Halletmek mi dedi o? Ne yapacaklardı ki? Ahh demek ki buraya kadarmış Kayla. Kaderinde 20 yaşında ölmekte varmış. Eğer bana bir şey yapmaya kalkarlarsa kendimi nasıl savunacağımı bilmiyordum. Adamların silahı vardı benimse çığlığımdan başka bir şeyim yoktu ki bu herifler için beni susturmanın pekte zor olduğunu sanmıyordum. Üstelik beni görmüş olmaları kaçma ihtimalimi yok etmişti. Eğer kaçarsam peşime düşeceklerdi ve sayıca fazlaydılar. Koşuda iddialı olmayan biri olarak kaçarsam yakalanacağım kesindi. Bu yüzden bende olduğum yerde hareketsiz kalmaya devam ederek korku içinde onları izlemeye devam ettim.

Az önce gözlerimin önünde bir herifin kafatasını paramparça eden adam diğer adama bakarak bir şeyler dedi fakat duyamamıştım.

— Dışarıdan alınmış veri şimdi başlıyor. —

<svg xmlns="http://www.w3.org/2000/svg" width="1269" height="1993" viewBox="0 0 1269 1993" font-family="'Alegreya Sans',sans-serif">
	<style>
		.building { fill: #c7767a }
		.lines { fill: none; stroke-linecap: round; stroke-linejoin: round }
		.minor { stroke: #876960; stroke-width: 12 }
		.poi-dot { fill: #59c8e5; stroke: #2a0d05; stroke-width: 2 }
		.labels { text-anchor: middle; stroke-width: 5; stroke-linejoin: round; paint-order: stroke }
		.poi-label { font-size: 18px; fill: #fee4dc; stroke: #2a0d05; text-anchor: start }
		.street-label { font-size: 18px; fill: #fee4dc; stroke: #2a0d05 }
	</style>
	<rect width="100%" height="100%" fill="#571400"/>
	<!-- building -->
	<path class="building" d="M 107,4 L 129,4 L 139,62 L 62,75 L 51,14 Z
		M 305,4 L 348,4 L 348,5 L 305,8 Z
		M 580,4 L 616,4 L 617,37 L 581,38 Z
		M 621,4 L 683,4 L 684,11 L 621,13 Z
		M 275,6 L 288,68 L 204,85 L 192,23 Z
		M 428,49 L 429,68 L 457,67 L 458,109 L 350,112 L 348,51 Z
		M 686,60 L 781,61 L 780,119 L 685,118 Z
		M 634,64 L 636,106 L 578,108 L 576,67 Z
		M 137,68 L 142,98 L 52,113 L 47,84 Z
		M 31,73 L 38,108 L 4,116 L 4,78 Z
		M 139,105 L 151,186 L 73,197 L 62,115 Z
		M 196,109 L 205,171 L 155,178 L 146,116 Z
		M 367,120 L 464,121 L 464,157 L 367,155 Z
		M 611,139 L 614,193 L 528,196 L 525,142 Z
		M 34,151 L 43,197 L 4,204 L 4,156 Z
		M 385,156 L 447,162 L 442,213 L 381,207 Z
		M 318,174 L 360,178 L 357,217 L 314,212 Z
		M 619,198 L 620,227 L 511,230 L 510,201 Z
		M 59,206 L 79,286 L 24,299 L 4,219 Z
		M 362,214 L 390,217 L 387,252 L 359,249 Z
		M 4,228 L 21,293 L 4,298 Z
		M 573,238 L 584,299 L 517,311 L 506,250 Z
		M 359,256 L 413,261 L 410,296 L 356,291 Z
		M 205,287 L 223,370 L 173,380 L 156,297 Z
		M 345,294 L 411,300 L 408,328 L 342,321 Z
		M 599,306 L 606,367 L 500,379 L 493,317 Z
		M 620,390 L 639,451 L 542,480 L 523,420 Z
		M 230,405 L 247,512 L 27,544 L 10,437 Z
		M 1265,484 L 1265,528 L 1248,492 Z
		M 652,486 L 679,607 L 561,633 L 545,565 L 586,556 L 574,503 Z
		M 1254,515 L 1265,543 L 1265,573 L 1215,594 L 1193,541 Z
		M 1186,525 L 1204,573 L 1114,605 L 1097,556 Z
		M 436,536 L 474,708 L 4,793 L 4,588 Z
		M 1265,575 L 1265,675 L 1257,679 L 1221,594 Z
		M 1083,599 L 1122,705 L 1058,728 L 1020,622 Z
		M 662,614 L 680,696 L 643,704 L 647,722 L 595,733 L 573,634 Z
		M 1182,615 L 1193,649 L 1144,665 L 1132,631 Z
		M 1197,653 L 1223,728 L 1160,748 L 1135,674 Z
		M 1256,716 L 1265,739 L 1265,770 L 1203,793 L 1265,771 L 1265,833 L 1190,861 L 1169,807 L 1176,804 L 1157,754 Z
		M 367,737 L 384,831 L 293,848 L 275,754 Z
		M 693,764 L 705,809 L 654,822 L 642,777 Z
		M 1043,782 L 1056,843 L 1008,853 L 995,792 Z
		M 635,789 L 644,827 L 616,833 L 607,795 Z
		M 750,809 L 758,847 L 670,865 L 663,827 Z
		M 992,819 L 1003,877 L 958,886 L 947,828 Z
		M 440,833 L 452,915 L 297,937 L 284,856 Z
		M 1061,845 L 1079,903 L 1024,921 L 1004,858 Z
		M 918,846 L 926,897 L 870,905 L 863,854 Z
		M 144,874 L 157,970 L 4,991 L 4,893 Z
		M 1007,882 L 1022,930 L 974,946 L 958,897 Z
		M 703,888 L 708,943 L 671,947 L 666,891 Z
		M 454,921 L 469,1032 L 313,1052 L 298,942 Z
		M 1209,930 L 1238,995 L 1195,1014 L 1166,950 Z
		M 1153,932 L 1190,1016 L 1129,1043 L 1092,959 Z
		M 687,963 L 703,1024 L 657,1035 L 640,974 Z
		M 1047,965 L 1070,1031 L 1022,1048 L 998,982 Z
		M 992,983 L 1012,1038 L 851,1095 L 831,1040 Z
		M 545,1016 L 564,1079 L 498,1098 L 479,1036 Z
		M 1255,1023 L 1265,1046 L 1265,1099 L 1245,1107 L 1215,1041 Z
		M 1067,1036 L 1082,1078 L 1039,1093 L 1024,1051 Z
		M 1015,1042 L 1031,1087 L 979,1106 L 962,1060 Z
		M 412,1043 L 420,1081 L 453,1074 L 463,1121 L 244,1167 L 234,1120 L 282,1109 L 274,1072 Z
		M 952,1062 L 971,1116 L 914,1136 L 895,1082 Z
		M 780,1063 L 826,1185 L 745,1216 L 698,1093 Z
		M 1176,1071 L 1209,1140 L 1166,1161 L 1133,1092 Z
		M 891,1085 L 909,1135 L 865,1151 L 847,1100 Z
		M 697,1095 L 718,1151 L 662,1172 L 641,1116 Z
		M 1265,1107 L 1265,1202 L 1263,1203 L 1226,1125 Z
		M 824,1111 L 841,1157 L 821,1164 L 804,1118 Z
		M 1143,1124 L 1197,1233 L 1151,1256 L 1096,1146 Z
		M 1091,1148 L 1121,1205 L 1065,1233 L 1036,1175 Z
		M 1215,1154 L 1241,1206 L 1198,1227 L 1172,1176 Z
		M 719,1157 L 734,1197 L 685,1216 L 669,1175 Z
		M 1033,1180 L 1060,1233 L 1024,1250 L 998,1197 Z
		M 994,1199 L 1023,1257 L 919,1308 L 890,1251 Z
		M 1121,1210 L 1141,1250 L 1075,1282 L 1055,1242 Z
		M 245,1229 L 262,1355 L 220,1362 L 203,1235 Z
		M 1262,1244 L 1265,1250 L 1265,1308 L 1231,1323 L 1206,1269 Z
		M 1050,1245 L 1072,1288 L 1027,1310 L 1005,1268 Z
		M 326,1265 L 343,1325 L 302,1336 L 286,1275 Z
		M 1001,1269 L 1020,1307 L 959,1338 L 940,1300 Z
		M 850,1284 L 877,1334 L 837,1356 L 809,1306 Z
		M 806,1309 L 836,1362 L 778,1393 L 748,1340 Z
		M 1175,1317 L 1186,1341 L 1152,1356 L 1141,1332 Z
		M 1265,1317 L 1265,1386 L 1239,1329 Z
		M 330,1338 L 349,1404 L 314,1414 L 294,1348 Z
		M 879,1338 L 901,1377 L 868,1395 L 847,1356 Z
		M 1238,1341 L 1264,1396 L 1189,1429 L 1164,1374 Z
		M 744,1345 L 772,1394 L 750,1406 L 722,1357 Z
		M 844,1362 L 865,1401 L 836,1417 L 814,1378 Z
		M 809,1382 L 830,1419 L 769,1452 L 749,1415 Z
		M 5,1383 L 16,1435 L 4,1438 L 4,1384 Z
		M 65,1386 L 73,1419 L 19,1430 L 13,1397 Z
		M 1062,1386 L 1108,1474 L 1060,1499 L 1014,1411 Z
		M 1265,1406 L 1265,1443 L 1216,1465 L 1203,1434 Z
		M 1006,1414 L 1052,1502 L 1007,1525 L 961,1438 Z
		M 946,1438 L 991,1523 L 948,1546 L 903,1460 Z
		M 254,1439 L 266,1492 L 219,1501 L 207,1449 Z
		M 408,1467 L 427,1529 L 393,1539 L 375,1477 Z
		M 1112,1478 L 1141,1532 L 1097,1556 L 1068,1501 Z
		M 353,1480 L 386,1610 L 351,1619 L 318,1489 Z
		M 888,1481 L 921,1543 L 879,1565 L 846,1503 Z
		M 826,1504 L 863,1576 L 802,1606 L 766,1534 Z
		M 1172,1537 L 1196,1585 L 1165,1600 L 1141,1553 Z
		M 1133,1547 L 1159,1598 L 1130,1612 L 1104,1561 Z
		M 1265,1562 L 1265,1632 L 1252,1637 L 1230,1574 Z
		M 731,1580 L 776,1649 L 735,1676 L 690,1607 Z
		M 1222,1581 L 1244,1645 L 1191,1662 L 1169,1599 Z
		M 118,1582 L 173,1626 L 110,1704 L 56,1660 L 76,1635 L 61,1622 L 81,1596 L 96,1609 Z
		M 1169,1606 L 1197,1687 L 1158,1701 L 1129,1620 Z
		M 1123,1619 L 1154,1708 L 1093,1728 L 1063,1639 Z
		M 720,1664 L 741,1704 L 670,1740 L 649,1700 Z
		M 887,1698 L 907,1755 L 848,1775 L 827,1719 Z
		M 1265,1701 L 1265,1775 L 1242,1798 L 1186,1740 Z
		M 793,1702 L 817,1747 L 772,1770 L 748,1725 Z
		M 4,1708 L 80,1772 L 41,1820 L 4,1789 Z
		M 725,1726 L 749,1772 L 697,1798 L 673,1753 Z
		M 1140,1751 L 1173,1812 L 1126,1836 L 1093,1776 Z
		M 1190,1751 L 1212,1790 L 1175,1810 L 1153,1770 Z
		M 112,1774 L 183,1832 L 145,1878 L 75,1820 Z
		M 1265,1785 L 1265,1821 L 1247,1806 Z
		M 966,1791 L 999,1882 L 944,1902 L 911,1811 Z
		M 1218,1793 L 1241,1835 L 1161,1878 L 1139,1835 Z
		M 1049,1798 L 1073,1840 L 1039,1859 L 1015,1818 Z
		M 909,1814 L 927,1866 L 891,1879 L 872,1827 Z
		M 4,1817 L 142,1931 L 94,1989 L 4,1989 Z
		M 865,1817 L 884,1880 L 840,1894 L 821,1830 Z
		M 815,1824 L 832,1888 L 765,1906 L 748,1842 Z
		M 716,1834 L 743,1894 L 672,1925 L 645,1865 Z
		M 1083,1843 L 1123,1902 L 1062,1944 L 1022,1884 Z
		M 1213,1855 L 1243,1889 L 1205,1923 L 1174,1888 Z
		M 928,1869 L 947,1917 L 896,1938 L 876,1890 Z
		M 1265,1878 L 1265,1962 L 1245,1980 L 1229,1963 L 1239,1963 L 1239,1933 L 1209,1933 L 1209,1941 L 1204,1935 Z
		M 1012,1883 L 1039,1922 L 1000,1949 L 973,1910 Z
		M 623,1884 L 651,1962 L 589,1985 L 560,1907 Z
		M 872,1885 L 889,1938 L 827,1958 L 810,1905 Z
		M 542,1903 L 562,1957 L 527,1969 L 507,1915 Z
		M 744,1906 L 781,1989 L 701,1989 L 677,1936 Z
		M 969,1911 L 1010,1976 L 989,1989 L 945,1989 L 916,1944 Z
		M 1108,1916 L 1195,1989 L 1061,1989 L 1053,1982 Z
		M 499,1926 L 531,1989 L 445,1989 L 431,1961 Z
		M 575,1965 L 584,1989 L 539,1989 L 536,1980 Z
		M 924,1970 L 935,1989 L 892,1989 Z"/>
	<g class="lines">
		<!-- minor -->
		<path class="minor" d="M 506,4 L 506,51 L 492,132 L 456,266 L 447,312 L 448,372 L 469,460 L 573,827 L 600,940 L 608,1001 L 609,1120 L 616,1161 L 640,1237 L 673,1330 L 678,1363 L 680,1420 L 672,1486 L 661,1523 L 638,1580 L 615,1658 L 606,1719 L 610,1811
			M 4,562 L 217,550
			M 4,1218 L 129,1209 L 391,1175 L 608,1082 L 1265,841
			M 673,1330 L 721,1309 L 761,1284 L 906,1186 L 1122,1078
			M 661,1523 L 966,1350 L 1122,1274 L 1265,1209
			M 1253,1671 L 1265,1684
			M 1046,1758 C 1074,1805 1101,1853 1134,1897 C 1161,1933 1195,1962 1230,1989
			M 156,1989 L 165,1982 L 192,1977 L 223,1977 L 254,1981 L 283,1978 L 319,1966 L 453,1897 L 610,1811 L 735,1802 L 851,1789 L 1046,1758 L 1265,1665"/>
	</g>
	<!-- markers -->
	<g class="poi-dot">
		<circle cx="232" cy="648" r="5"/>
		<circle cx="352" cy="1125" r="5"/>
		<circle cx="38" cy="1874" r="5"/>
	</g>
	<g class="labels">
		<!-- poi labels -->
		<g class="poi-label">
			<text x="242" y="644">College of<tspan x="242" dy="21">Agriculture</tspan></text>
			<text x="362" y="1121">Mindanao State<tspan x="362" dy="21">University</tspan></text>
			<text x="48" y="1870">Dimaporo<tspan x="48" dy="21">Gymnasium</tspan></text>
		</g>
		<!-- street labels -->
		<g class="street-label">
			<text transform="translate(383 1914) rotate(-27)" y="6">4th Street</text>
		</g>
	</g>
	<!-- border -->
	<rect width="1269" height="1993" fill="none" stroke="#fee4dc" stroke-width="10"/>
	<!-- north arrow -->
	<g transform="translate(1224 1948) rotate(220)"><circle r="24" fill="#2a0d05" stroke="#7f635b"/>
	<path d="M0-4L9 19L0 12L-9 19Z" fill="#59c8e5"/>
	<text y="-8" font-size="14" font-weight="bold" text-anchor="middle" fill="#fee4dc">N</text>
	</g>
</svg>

Bir kaç saniye sonra ise hepsi seri şekilde arabalara binerek uzaklaşmaya başladı. Önümde duran katil ise yeniden beni gözlerinin hapsine aldı. Bir kaç saniye baktıktan sonra ise o da hızla yanımdan ayrıldı ve bir süre sonra gözden kayboldu. Bulunduğum sokağa ölüm sessizliği düşerken etrafıma baktım.

Hassiktir! Katliamın ortasındaydım. Her yerde ölü adamlar vardı. Kan kokusu midemi kaldırıyordu. Kan gölünde gibiydim. Polis sirenleri giderek artarken kısa süre içinde polislerde yanıma gelmişti. 40lı yaşlarda erkek bir polis yanıma gelip bana sorular sormaya başlamıştı.